START Supplied material
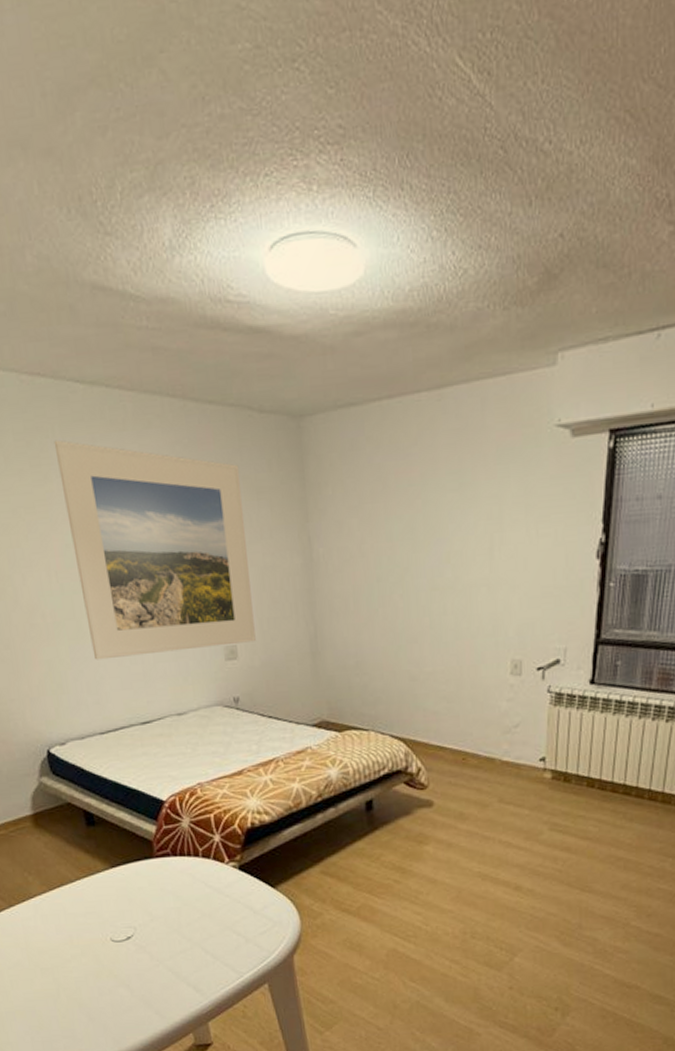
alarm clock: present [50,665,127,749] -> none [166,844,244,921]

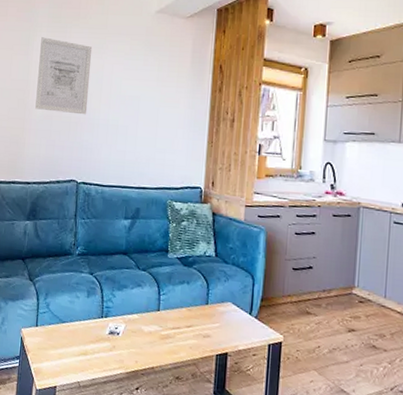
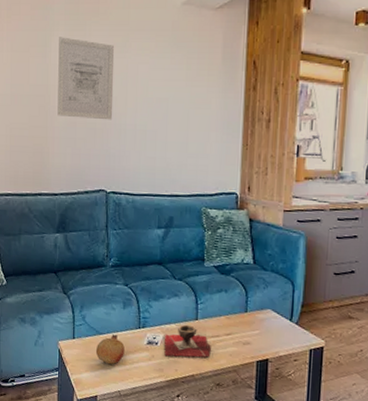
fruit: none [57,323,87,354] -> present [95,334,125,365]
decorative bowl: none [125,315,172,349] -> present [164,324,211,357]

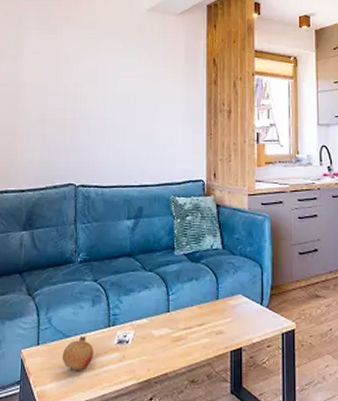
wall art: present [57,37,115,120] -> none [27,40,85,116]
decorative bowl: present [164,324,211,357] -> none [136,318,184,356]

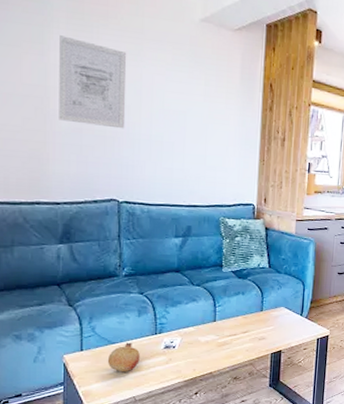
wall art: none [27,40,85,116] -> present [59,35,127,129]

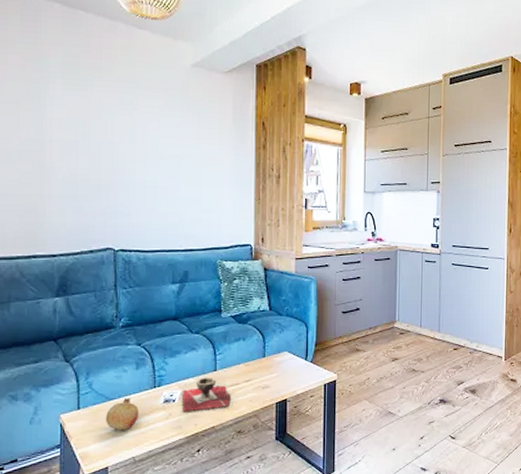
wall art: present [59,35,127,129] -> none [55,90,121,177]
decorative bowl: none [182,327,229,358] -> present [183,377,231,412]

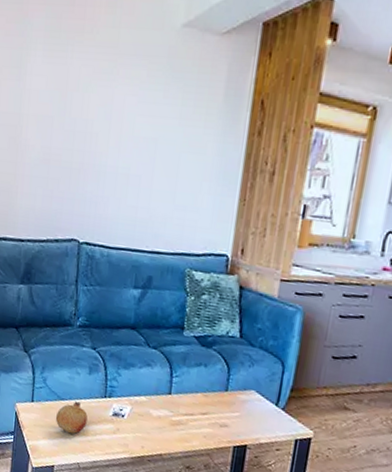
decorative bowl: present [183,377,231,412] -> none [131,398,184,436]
END Supplied material
▶ Problem to solve
Task for the records above: copy every line in which the word "wall" occurs.

▶ The completed task
wall art: present [57,37,115,120] -> none [27,40,85,116]
wall art: none [27,40,85,116] -> present [59,35,127,129]
wall art: present [59,35,127,129] -> none [55,90,121,177]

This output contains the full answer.